Aunque es un hecho constatable que Stone está de capa caída (mejor dicho, no levanta cabeza), es difícil señalar un solo motivo para su declive. Más allá de los repetidos y continuados fracasos en taquilla o del supuesto arrinconamiento de la industria, de alguna manera el cine de Stone ha perdido aquella instintiva conexión que tuvo con el público desde sus inicios.
Hollywood se enteró de la existencia de este «niño bien», ex alumno de Yale y peculiar veterano de Vietnam, a través de una cinta demoledora: «El expreso de medianoche» (Alan Parker). En el 79, recién entrado en el cine, Stone ganó el Oscar al mejor guión adaptado. Un debut inmejorable que, durante la siguiente década, se confirmaría. Con «Platoon» (1986, Oscar a mejor película y mejor director), Stone logró que Estados Unidos mirara a los ojos aquella pesadilla de Vietnam que seguía sin cicatrizar. Él estuvo allí y, a pesar de la emotividad final del filme (con el famoso alegato pacifista de Charlie Sheen), «Platoon» sonaba a verdadero, a exorcismo necesario. América así lo entendió y señaló a Stone como su nuevo «niño bonito». Sólo un año después, «Wall Street», despiadado retrato de la cultura «yuppie» de los 80, del dinero líquido, la especulación como norma de vida, demostró que el director estaba en sintonía con su tiempo, que era no sólo capaz de retratar los hilos que movían su país, su economía, sino además interesar al público.

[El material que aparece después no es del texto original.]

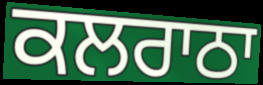
ਕਲਰਾਠਾ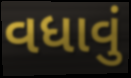
વધાવું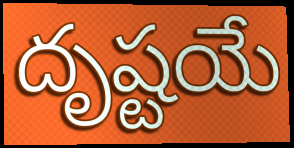
దృష్టయేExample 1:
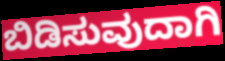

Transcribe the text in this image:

ಬಿಡಿಸುವುದಾಗಿ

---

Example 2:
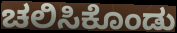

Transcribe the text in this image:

ಚಲಿಸಿಕೊಂಡು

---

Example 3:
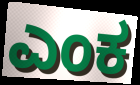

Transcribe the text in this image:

ಎಂಕ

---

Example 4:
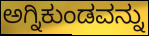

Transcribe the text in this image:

ಅಗ್ನಿಕುಂಡವನ್ನು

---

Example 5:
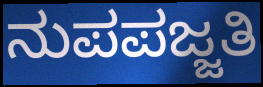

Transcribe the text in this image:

ನುಪಪಜ್ಜತಿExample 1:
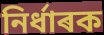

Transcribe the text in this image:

নিৰ্ধাৰক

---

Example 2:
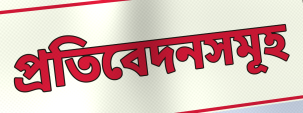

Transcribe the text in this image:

প্ৰতিবেদনসমূহ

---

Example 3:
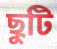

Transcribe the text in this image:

ছুটি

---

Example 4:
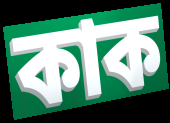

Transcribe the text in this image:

কাক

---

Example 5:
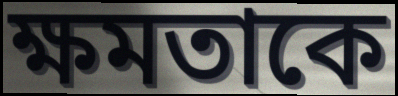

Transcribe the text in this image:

ক্ষমতাকে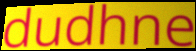
dudhneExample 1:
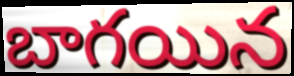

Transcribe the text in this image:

బాగయిన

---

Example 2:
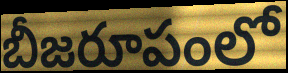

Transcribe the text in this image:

బీజరూపంలో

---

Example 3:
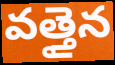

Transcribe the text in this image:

వత్తైన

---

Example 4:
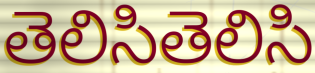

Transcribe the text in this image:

తెలిసితెలిసి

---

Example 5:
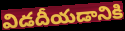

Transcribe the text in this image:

విడదీయడానికిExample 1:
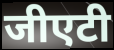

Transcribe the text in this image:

जीएटी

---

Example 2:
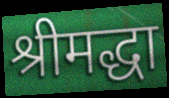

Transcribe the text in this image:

श्रीमद्धा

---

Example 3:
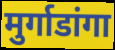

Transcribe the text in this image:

मुर्गाडांगा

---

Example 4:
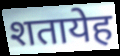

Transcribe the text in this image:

शतायेह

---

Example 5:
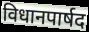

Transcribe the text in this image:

विधानपार्षद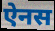
ऐनस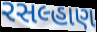
રસલ્હાણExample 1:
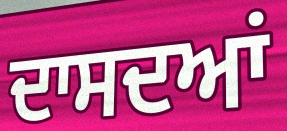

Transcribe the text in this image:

ਦਾਸਦਆਂ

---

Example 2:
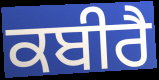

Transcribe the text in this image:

ਕਬੀਰੈ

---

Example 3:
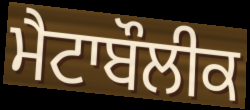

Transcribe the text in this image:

ਮੈਟਾਬੌਲੀਕ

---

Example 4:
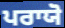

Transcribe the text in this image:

ਪਰਾਯੋ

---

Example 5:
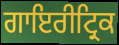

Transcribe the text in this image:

ਗਾਇਰੀਟ੍ਰਿਕ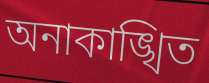
অনাকাঙ্খিতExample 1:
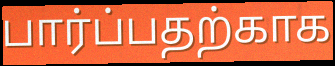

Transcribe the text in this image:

பார்ப்பதற்காக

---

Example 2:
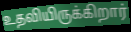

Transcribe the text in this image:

உதவியிருக்கிறார்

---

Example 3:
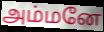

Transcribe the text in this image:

அம்மனே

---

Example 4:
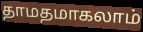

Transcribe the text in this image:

தாமதமாகலாம்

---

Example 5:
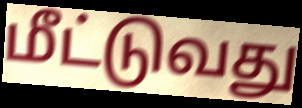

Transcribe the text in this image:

மீட்டுவதுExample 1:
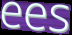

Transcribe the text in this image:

ees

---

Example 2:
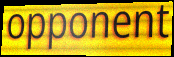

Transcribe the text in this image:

opponent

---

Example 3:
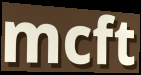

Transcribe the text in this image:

mcft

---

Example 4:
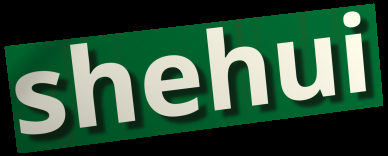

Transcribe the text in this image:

shehui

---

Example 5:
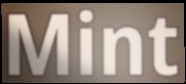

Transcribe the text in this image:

Mint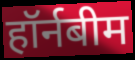
हॉर्नबीम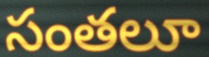
సంతలూ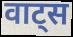
वाट्स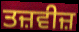
ਤਜ਼ਵੀਜ਼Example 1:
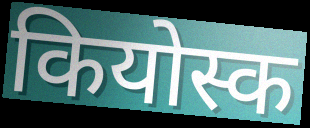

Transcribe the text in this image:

कियोस्क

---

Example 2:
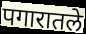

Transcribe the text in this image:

पगारातले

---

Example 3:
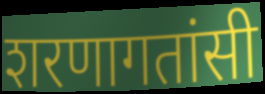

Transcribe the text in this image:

शरणागतांसी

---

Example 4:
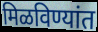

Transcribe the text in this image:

मिळविण्यांत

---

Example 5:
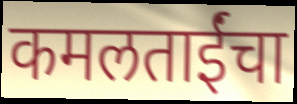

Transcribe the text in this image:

कमलताईंचा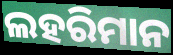
ଲହରିମାନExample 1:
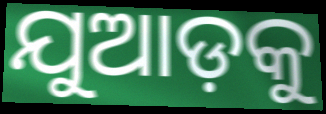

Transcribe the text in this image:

ଯୁଆଡ଼କୁ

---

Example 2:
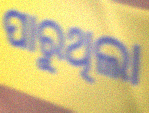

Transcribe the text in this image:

ପାରୁଥିଲା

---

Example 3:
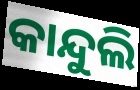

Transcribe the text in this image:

କାନ୍ଦୁଲି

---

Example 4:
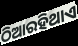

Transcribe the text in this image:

ଠିଆରହିଥାଏ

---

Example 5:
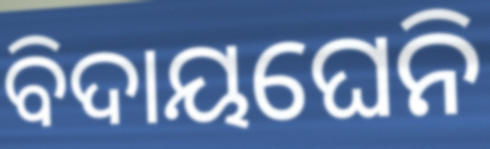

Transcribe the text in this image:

ବିଦାୟଘେନିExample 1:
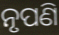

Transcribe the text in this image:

ନୃପଣି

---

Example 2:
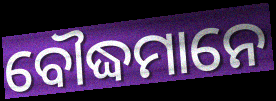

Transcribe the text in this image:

ବୌଦ୍ଧମାନେ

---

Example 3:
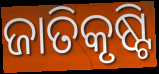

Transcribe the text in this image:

ଜାତିକୃଷ୍ଟି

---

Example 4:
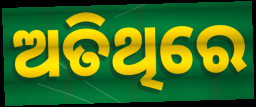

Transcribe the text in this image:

ଅତିଥିରେ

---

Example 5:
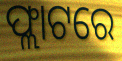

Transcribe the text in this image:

ଫ୍ଲାଟରେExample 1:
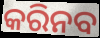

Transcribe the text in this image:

କରିନବ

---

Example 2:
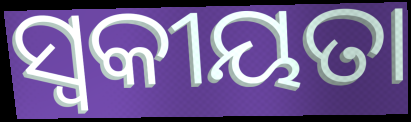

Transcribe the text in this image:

ସ୍ଵକୀୟତା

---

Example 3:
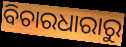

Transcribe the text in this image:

ବିଚାରଧାରାରୁ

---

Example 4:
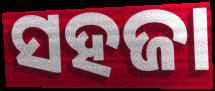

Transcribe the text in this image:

ସହଜା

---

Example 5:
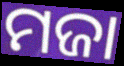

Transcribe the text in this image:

ମଜାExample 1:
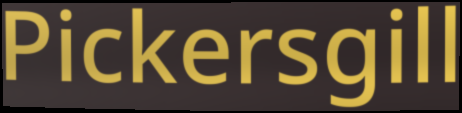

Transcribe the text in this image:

Pickersgill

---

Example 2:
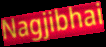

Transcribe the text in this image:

Nagjibhai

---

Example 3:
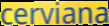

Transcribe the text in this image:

cerviana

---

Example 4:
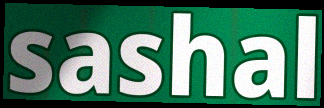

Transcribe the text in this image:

sashal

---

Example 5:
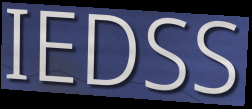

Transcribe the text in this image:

IEDSS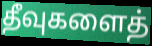
தீவுகளைத்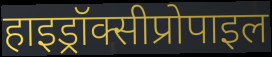
हाइड्रॉक्सीप्रोपाइल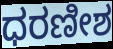
ಧರಣೀಶ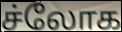
ச்லோக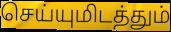
செய்யுமிடத்தும்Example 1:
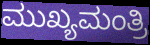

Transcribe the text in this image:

ಮುಖ್ಯಮಂತ್ರಿ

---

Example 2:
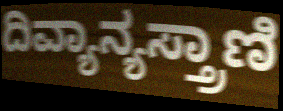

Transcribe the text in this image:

ದಿವ್ಯಾನ್ಯಸ್ತ್ರಾಣಿ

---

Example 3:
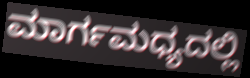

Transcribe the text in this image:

ಮಾರ್ಗಮಧ್ಯದಲ್ಲಿ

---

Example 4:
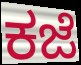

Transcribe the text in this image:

ಕಜೆ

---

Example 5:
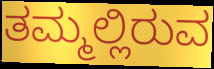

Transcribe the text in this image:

ತಮ್ಮಲ್ಲಿರುವ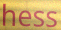
hess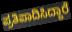
ಪ್ರತಿಪಾದಿಸಿದ್ದಾರೆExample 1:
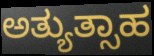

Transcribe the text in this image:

ಅತ್ಯುತ್ಸಾಹ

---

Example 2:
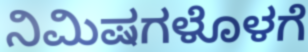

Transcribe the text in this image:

ನಿಮಿಷಗಳೊಳಗೆ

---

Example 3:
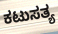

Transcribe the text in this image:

ಕಟುಸತ್ಯ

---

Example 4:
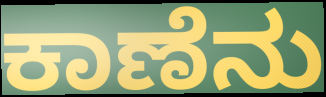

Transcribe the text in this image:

ಕಾಣೆನು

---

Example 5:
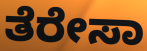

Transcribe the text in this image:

ತೆರೇಸಾ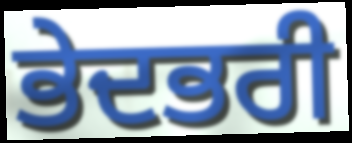
ਭੇਦਭਰੀ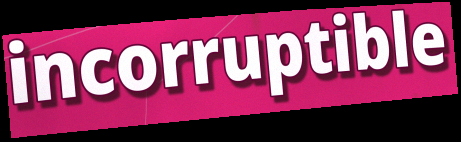
incorruptible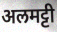
अलमट्टी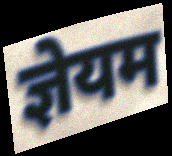
ज्ञेयमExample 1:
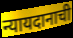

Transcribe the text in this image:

न्यायदानाची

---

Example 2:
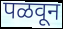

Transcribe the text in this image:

पळवून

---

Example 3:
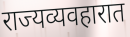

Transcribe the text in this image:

राज्यव्यवहारात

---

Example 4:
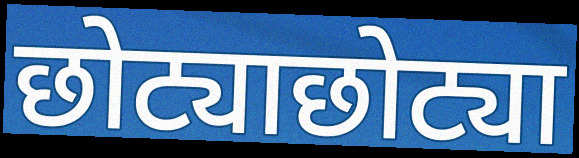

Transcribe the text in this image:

छोट्याछोट्या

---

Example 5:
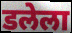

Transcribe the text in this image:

डलेलाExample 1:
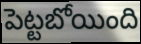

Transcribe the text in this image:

పెట్టబోయింది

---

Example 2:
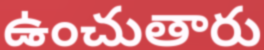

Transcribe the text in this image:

ఉంచుతారు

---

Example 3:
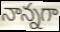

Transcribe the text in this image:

నాన్నగా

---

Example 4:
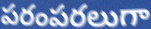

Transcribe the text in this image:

పరంపరలుగా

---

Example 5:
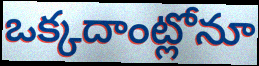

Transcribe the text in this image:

ఒక్కదాంట్లోనూ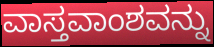
ವಾಸ್ತವಾಂಶವನ್ನು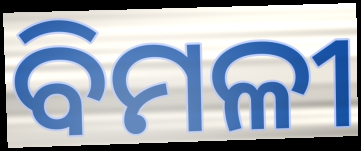
ବିମଳୀ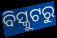
ବିସ୍କୁଟରୁ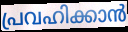
പ്രവഹിക്കാൻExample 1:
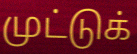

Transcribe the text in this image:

முட்டுக்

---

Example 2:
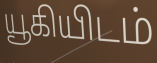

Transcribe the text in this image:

யூகியிடம்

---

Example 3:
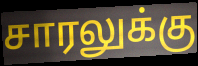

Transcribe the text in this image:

சாரலுக்கு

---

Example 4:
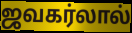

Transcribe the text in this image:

ஜவகர்லால்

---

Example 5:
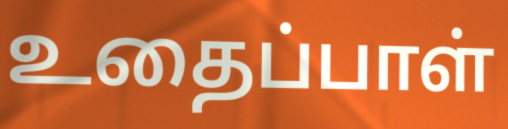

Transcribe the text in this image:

உதைப்பாள்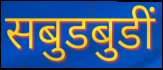
सबुडबुडींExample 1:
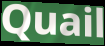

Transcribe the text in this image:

Quail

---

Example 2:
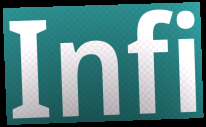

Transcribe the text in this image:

Infi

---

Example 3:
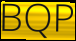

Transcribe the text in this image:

BQP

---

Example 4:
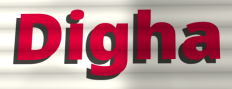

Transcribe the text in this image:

Digha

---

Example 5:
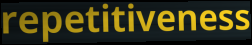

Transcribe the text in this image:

repetitiveness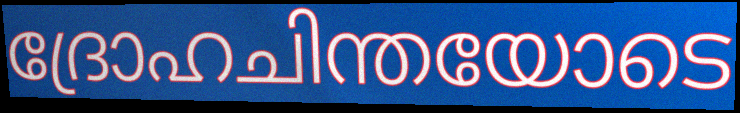
ദ്രോഹചിന്തയോടെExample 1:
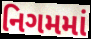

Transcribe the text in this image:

નિગમમાં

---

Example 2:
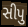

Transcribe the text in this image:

સીપુ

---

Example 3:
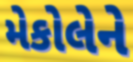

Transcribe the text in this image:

મેકોલેને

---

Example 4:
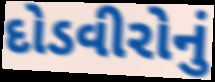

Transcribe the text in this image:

દોડવીરોનું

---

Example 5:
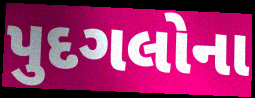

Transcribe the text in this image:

પુદગલોના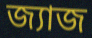
জ্যাজ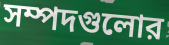
সম্পদগুলোর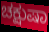
ಚಕ್ಷುಷಾ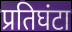
प्रतिघंटाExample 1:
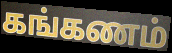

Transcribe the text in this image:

கங்கணம்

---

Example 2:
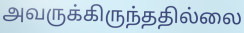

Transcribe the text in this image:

அவருக்கிருந்ததில்லை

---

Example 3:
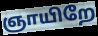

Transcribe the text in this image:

ஞாயிறே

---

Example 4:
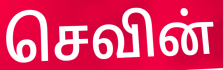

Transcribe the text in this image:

செவின்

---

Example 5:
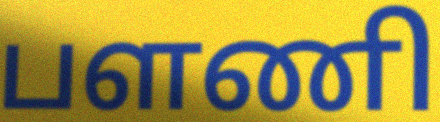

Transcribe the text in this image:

பளணி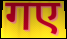
गएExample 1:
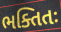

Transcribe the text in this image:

ભક્તિતઃ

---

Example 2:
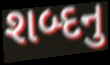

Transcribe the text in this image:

શબ્દનુ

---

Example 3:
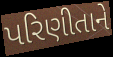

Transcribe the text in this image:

પરિણીતાને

«Nacido el 4 de julio» (su último Oscar como director, en 1989) fue la cima de una carrera que, con «JFK» o «Nixon» seguiría no obstante dando frutos. Pero, a partir de los 2000, la desconexión de Stone con el público se confirma. Bush llega a la presidencia, las Torres Gemelas caen, los tiempos se vuelven exasperantemente beligerantes. Y Stone toma partido cada vez más explícito. El documental es su nuevo refugio y sus protagonistas (todos ellos con una complicidad a menudo muy evidente, chocante) no son precisamente del agrado de Norteamérica: Yasser Arafat («Persona non grata»), Fidel Castro («Comandante», «Looking for Fidel») y Hugo Chávez («Al sur de la frontera», «Mi amigo Hugo»). Sus largometrajes de este siglo se cuentan por fracasos, incluso apelaciones patrióticas como «World Trade Center». A pesar de espejismos optimistas como la secuela de «Wall Street» (que en 2010 no funcionó nada mal con el reclamo de Michael Douglas y el regreso del cínico Gordon Gekko en medio de la crisis hipotecaria), Stone ha dejado de interesar a buena parte de crítica y público y «Snowden» no será la cinta que reconcilie al «enfant terrible» de Estados Unidos con un país que ya no se ve reflejado en su cine.